使用文本编辑器手动或使用字符/字符串函数以编程方式将数据处理为文本。以编程方式执行此操作的范围从棘手到不可能，因为看似可预测的事情往往并非如此——打破规则很少受规则约束。
- 对于无效字符错误，使用正则表达式删除/替换无效字符：
  - PHP：preg_replace('/[^\x{0009}\x{000a}\x{000d}\x{0020}-\x{D7FF}\x{E000}-\x{FFFD}]+/u', ' ', $s);
  - 红宝石：string.tr("^\u{0009}\u{000a}\u{000d}\u{0020}-\u{D7FF}\u{E000??}-\u{FFFD}", ' ')
  - JavaScript：inputStr.replace(/[^\x09\x0A\x0D\x20-\xFF\x85\xA0-\uD7FF\uE000-\uFDCF\uFDE0-\uFFFD]/gm, '')
- 对于& 符号，使用正则表达式替换匹配项&：^{_{credit: blhsin, demo}}
```
&(?!(?:#\d+|#x[0-9a-f]+|\w+);)
```
请注意，上述正则表达式不会考虑注释或 CDATA 部分。

Answer 2

回答by Jim Garrison

A standard XML parser will NEVER accept invalid XML, by design.

按照设计，标准的 XML 解析器永远不会接受无效的 XML。

Your only option is to pre-process the input to remove the "predictably invalid" content, or wrap it in CDATA, prior to parsing it.

您唯一的选择是预处理输入以删除“可预测无效”的内容，或在解析之前将其包装在 CDATA 中。

Answer 3

回答by Benj

IMO these cases should be solved by using JSoup.

IMO 这些情况应该通过使用JSoup来解决。

Below is a not-really answer for this specific case, but found this on the web(thanks to inuyasha82 on Coderwall). This code bit did inspire me for another similar problem while dealing with malformed XMLs, so I share it here.

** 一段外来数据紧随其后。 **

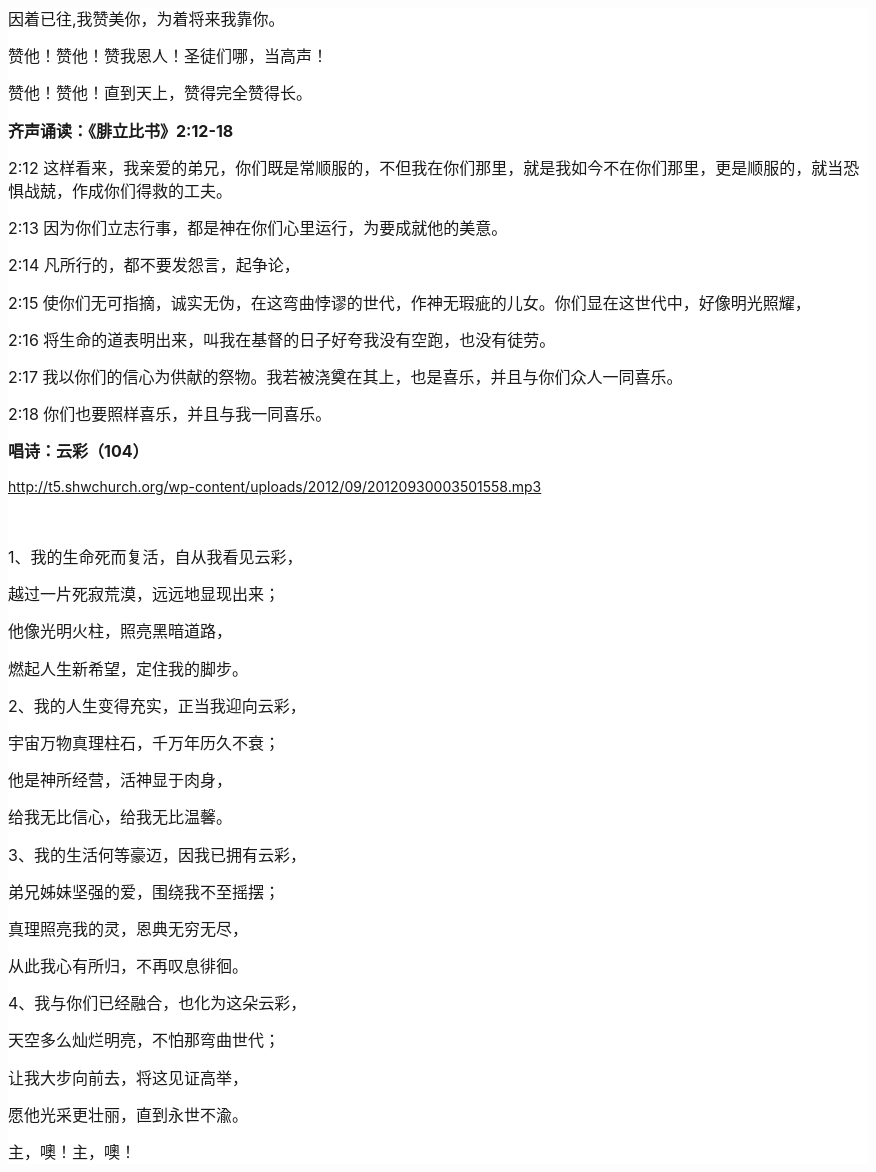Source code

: <span style="font-size: 12pt;">因着已往,我赞美你，为着将来我靠你。</span>
  
<span style="font-size: 12pt;">赞他！赞他！赞我恩人！圣徒们哪，当高声！</span>
  
<span style="font-size: 12pt;">赞他！赞他！直到天上，赞得完全赞得长。</span>

**<span style="font-size: 12pt;">齐声诵读：《腓立比书》2:12-18</span>**

<span style="font-size: 12pt;">2:12 这样看来，我亲爱的弟兄，你们既是常顺服的，不但我在你们那里，就是我如今不在你们那里，更是顺服的，就当恐惧战兢，作成你们得救的工夫。</span>
  
<span style="font-size: 12pt;">2:13 因为你们立志行事，都是神在你们心里运行，为要成就他的美意。</span>
  
<span style="font-size: 12pt;">2:14 凡所行的，都不要发怨言，起争论，</span>
  
<span style="font-size: 12pt;">2:15 使你们无可指摘，诚实无伪，在这弯曲悖谬的世代，作神无瑕疵的儿女。你们显在这世代中，好像明光照耀，</span>
  
<span style="font-size: 12pt;">2:16 将生命的道表明出来，叫我在基督的日子好夸我没有空跑，也没有徒劳。</span>
  
<span style="font-size: 12pt;">2:17 我以你们的信心为供献的祭物。我若被浇奠在其上，也是喜乐，并且与你们众人一同喜乐。</span>
  
<span style="font-size: 12pt;">2:18 你们也要照样喜乐，并且与我一同喜乐。</span>

**<span style="font-size: 12pt;">唱诗：云彩（104）</span>**<audio class="wp-audio-shortcode" id="audio-17475-1394" preload="none" style="width: 100%;" controls="controls"><source type="audio/mpeg" src="http://t5.shwchurch.org/wp-content/uploads/2012/09/20120930003501558.mp3?_=1394" />

<http://t5.shwchurch.org/wp-content/uploads/2012/09/20120930003501558.mp3></audio> 

&nbsp;

<span style="font-size: 12pt;">1、我的生命死而复活，自从我看见云彩，</span>
  
<span style="font-size: 12pt;">越过一片死寂荒漠，远远地显现出来；</span>
  
<span style="font-size: 12pt;">他像光明火柱，照亮黑暗道路，</span>
  
<span style="font-size: 12pt;">燃起人生新希望，定住我的脚步。</span>

<span style="font-size: 12pt;">2、我的人生变得充实，正当我迎向云彩，</span>
  
<span style="font-size: 12pt;">宇宙万物真理柱石，千万年历久不衰；</span>
  
<span style="font-size: 12pt;">他是神所经营，活神显于肉身，</span>
  
<span style="font-size: 12pt;">给我无比信心，给我无比温馨。</span>

<span style="font-size: 12pt;">3、我的生活何等豪迈，因我已拥有云彩，</span>
  
<span style="font-size: 12pt;">弟兄姊妹坚强的爱，围绕我不至摇摆；</span>
  
<span style="font-size: 12pt;">真理照亮我的灵，恩典无穷无尽，</span>
  
<span style="font-size: 12pt;">从此我心有所归，不再叹息徘徊。</span>

<span style="font-size: 12pt;">4、我与你们已经融合，也化为这朵云彩，</span>
  
<span style="font-size: 12pt;">天空多么灿烂明亮，不怕那弯曲世代；</span>
  
<span style="font-size: 12pt;">让我大步向前去，将这见证高举，</span>
  
<span style="font-size: 12pt;">愿他光采更壮丽，直到永世不渝。</span>

<span style="font-size: 12pt;">主，噢！主，噢！</span>
  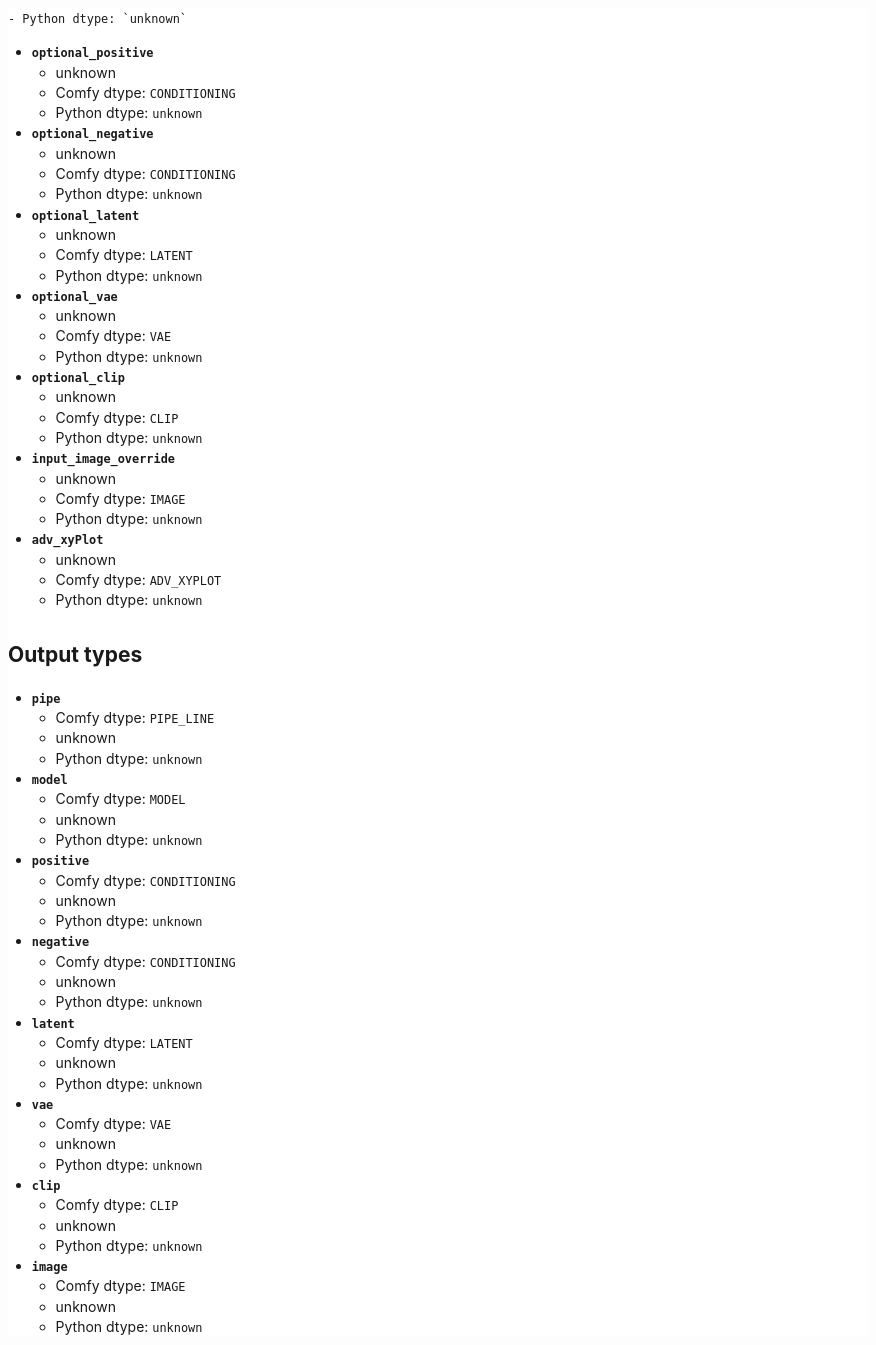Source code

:     - Python dtype: `unknown`
- **`optional_positive`**
    - unknown
    - Comfy dtype: `CONDITIONING`
    - Python dtype: `unknown`
- **`optional_negative`**
    - unknown
    - Comfy dtype: `CONDITIONING`
    - Python dtype: `unknown`
- **`optional_latent`**
    - unknown
    - Comfy dtype: `LATENT`
    - Python dtype: `unknown`
- **`optional_vae`**
    - unknown
    - Comfy dtype: `VAE`
    - Python dtype: `unknown`
- **`optional_clip`**
    - unknown
    - Comfy dtype: `CLIP`
    - Python dtype: `unknown`
- **`input_image_override`**
    - unknown
    - Comfy dtype: `IMAGE`
    - Python dtype: `unknown`
- **`adv_xyPlot`**
    - unknown
    - Comfy dtype: `ADV_XYPLOT`
    - Python dtype: `unknown`
## Output types
- **`pipe`**
    - Comfy dtype: `PIPE_LINE`
    - unknown
    - Python dtype: `unknown`
- **`model`**
    - Comfy dtype: `MODEL`
    - unknown
    - Python dtype: `unknown`
- **`positive`**
    - Comfy dtype: `CONDITIONING`
    - unknown
    - Python dtype: `unknown`
- **`negative`**
    - Comfy dtype: `CONDITIONING`
    - unknown
    - Python dtype: `unknown`
- **`latent`**
    - Comfy dtype: `LATENT`
    - unknown
    - Python dtype: `unknown`
- **`vae`**
    - Comfy dtype: `VAE`
    - unknown
    - Python dtype: `unknown`
- **`clip`**
    - Comfy dtype: `CLIP`
    - unknown
    - Python dtype: `unknown`
- **`image`**
    - Comfy dtype: `IMAGE`
    - unknown
    - Python dtype: `unknown`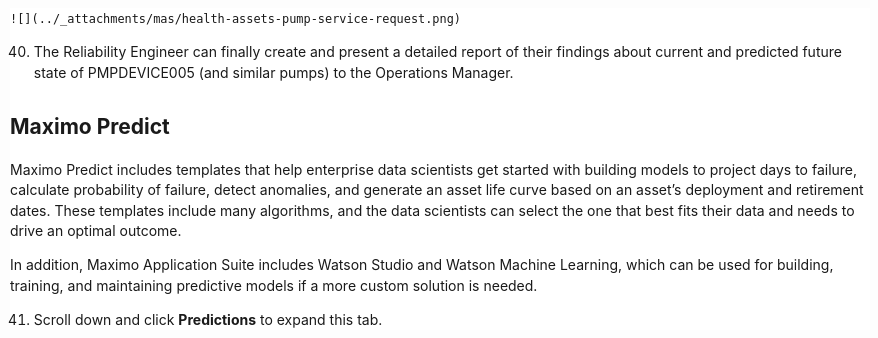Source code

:     ![](../_attachments/mas/health-assets-pump-service-request.png)

40. The Reliability Engineer can finally create and present a detailed report of their findings about current and predicted future state of PMPDEVICE005 (and similar pumps) to the Operations Manager.

## Maximo Predict

Maximo Predict includes templates that help enterprise data scientists get started with building models to project days to failure, calculate probability of failure, detect anomalies, and generate an asset life curve based on an asset’s deployment and retirement dates. These templates include many algorithms, and the data scientists can select the one that best fits their data and needs to drive an optimal outcome.

In addition, Maximo Application Suite includes Watson Studio and Watson Machine Learning, which can be used for building, training, and maintaining predictive models if a more custom solution is needed.

41. Scroll down and click **Predictions** to expand this tab.
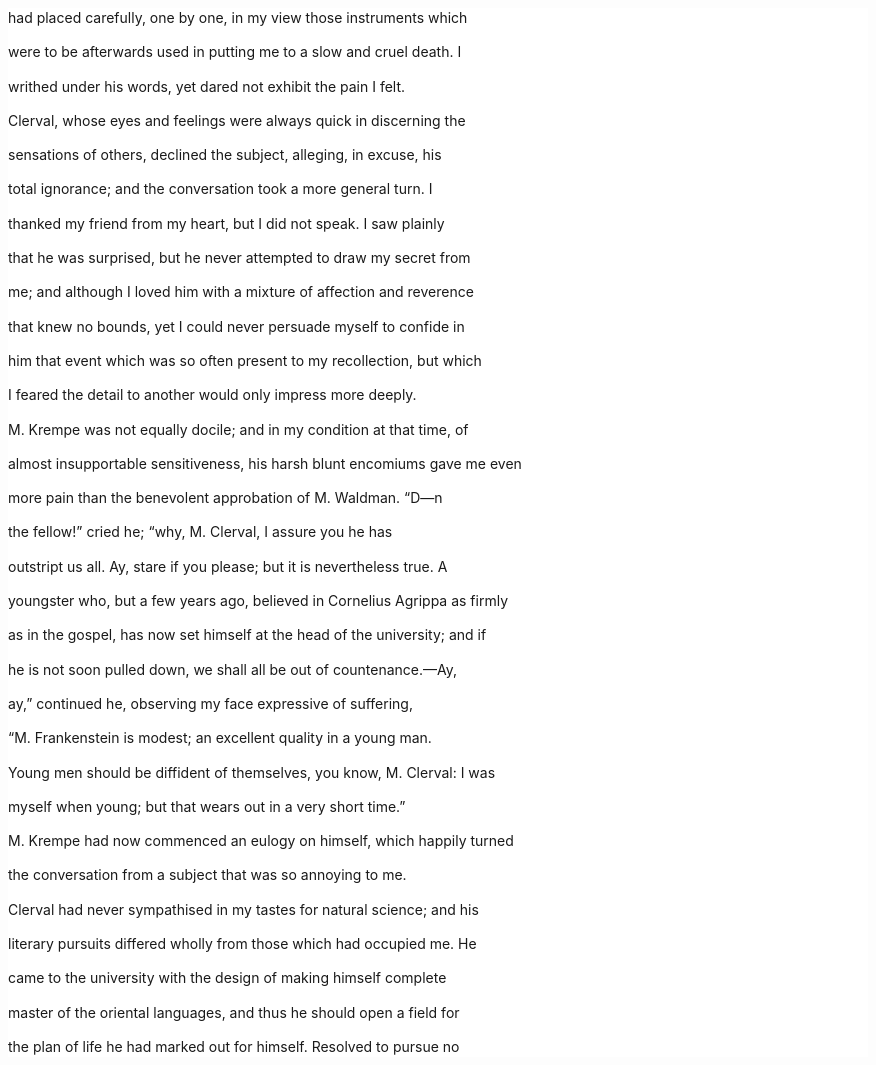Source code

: had placed carefully, one by one, in my view those instruments which

were to be afterwards used in putting me to a slow and cruel death. I

writhed under his words, yet dared not exhibit the pain I felt.

Clerval, whose eyes and feelings were always quick in discerning the

sensations of others, declined the subject, alleging, in excuse, his

total ignorance; and the conversation took a more general turn. I

thanked my friend from my heart, but I did not speak. I saw plainly

that he was surprised, but he never attempted to draw my secret from

me; and although I loved him with a mixture of affection and reverence

that knew no bounds, yet I could never persuade myself to confide in

him that event which was so often present to my recollection, but which

I feared the detail to another would only impress more deeply.



M. Krempe was not equally docile; and in my condition at that time, of

almost insupportable sensitiveness, his harsh blunt encomiums gave me even

more pain than the benevolent approbation of M. Waldman. “D—n

the fellow!” cried he; “why, M. Clerval, I assure you he has

outstript us all. Ay, stare if you please; but it is nevertheless true. A

youngster who, but a few years ago, believed in Cornelius Agrippa as firmly

as in the gospel, has now set himself at the head of the university; and if

he is not soon pulled down, we shall all be out of countenance.—Ay,

ay,” continued he, observing my face expressive of suffering,

“M. Frankenstein is modest; an excellent quality in a young man.

Young men should be diffident of themselves, you know, M. Clerval: I was

myself when young; but that wears out in a very short time.”



M. Krempe had now commenced an eulogy on himself, which happily turned

the conversation from a subject that was so annoying to me.



Clerval had never sympathised in my tastes for natural science; and his

literary pursuits differed wholly from those which had occupied me. He

came to the university with the design of making himself complete

master of the oriental languages, and thus he should open a field for

the plan of life he had marked out for himself. Resolved to pursue no
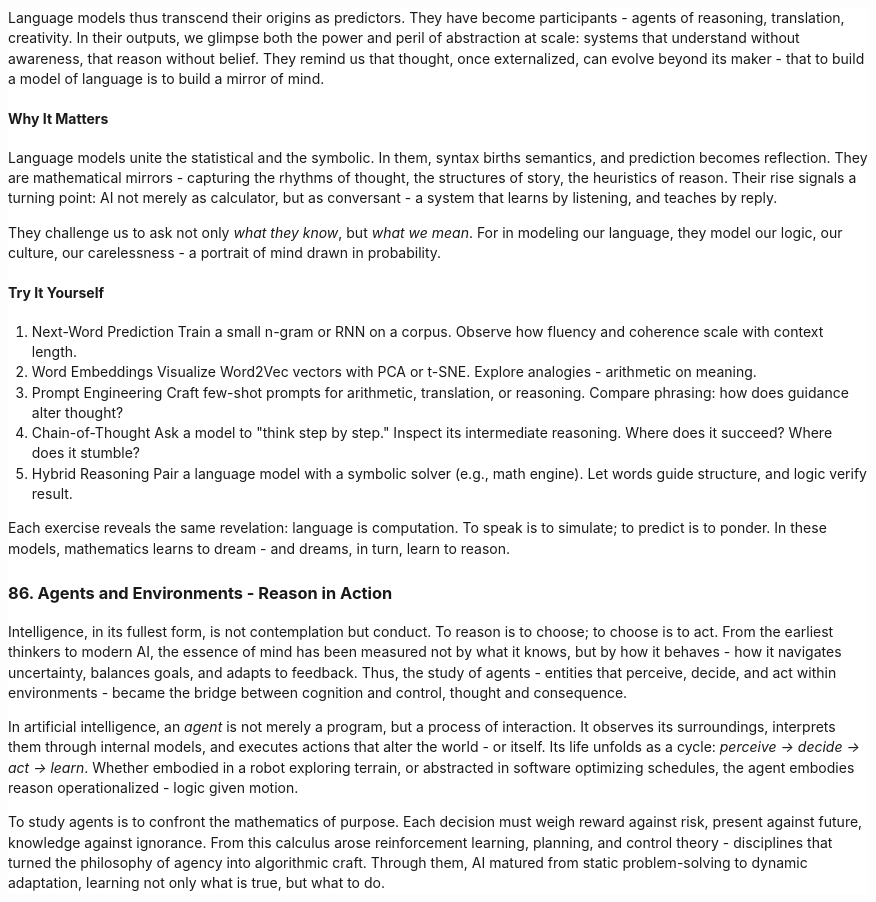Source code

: Language models thus transcend their origins as predictors. They have become participants - agents of reasoning, translation, creativity. In their outputs, we glimpse both the power and peril of abstraction at scale: systems that understand without awareness, that reason without belief. They remind us that thought, once externalized, can evolve beyond its maker - that to build a model of language is to build a mirror of mind.

#### Why It Matters

Language models unite the statistical and the symbolic. In them, syntax births semantics, and prediction becomes reflection. They are mathematical mirrors - capturing the rhythms of thought, the structures of story, the heuristics of reason. Their rise signals a turning point: AI not merely as calculator, but as conversant - a system that learns by listening, and teaches by reply.

They challenge us to ask not only *what they know*, but *what we mean*. For in modeling our language, they model our logic, our culture, our carelessness - a portrait of mind drawn in probability.

#### Try It Yourself

1. Next-Word Prediction
   Train a small n-gram or RNN on a corpus. Observe how fluency and coherence scale with context length.
2. Word Embeddings
   Visualize Word2Vec vectors with PCA or t-SNE. Explore analogies - arithmetic on meaning.
3. Prompt Engineering
   Craft few-shot prompts for arithmetic, translation, or reasoning. Compare phrasing: how does guidance alter thought?
4. Chain-of-Thought
   Ask a model to "think step by step." Inspect its intermediate reasoning. Where does it succeed? Where does it stumble?
5. Hybrid Reasoning
   Pair a language model with a symbolic solver (e.g., math engine). Let words guide structure, and logic verify result.

Each exercise reveals the same revelation: language is computation. To speak is to simulate; to predict is to ponder. In these models, mathematics learns to dream - and dreams, in turn, learn to reason.

### 86. Agents and Environments - Reason in Action

Intelligence, in its fullest form, is not contemplation but conduct. To reason is to choose; to choose is to act. From the earliest thinkers to modern AI, the essence of mind has been measured not by what it knows, but by how it behaves - how it navigates uncertainty, balances goals, and adapts to feedback. Thus, the study of agents - entities that perceive, decide, and act within environments - became the bridge between cognition and control, thought and consequence.

In artificial intelligence, an *agent* is not merely a program, but a process of interaction. It observes its surroundings, interprets them through internal models, and executes actions that alter the world - or itself. Its life unfolds as a cycle: *perceive → decide → act → learn*. Whether embodied in a robot exploring terrain, or abstracted in software optimizing schedules, the agent embodies reason operationalized - logic given motion.

To study agents is to confront the mathematics of purpose. Each decision must weigh reward against risk, present against future, knowledge against ignorance. From this calculus arose reinforcement learning, planning, and control theory - disciplines that turned the philosophy of agency into algorithmic craft. Through them, AI matured from static problem-solving to dynamic adaptation, learning not only what is true, but what to do.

以下是针对此特定情况的非真正答案，但在网上找到了此答案（感谢 Coderwall 上的 inuyasha82）。这段代码确实激发了我在处理格式错误的 XML 时遇到的另一个类似问题，所以我在这里分享。

Please do not edit what is below, as it is as it on the original website.

请不要编辑下面的内容，因为它是原始网站上的内容。

The XML format, requires to be valid a unique root element declared in the document. So for example a valid xml is:

XML 格式要求在文档中声明的唯一根元素是有效的。例如，一个有效的 xml 是：

<root>
     <element>...</element>
     <element>...</element>
</root>

But if you have a document like:

但是如果你有这样的文件：

<element>...</element>
<element>...</element>
<element>...</element>
<element>...</element>

This will be considered a malformed XML, so many xml parsers just throw an Exception complaining about no root element. Etc.

这将被视为格式错误的 XML，因此许多 xml 解析器只是抛出一个 Exception 抱怨没有根元素。等等。

In this example there is a solution on how to solve that problem and succesfully parse the malformed xml above.

在这个例子中，有一个关于如何解决这个问题并成功解析上面格式错误的 xml 的解决方案。

Basically what we will do is to add programmatically a root element.

基本上我们要做的是以编程方式添加一个根元素。

So first of all you have to open the resource that contains your "malformed" xml (i. e. a file):

因此，首先您必须打开包含“格式错误”的 xml（即文件）的资源：

File file = new File(pathtofile);

Then open a FileInputStream:

然后打开一个 FileInputStream：

FileInputStream fis = new FileInputStream(file);

If we try to parse this stream with any XML library at that point we will raise the malformed document Exception.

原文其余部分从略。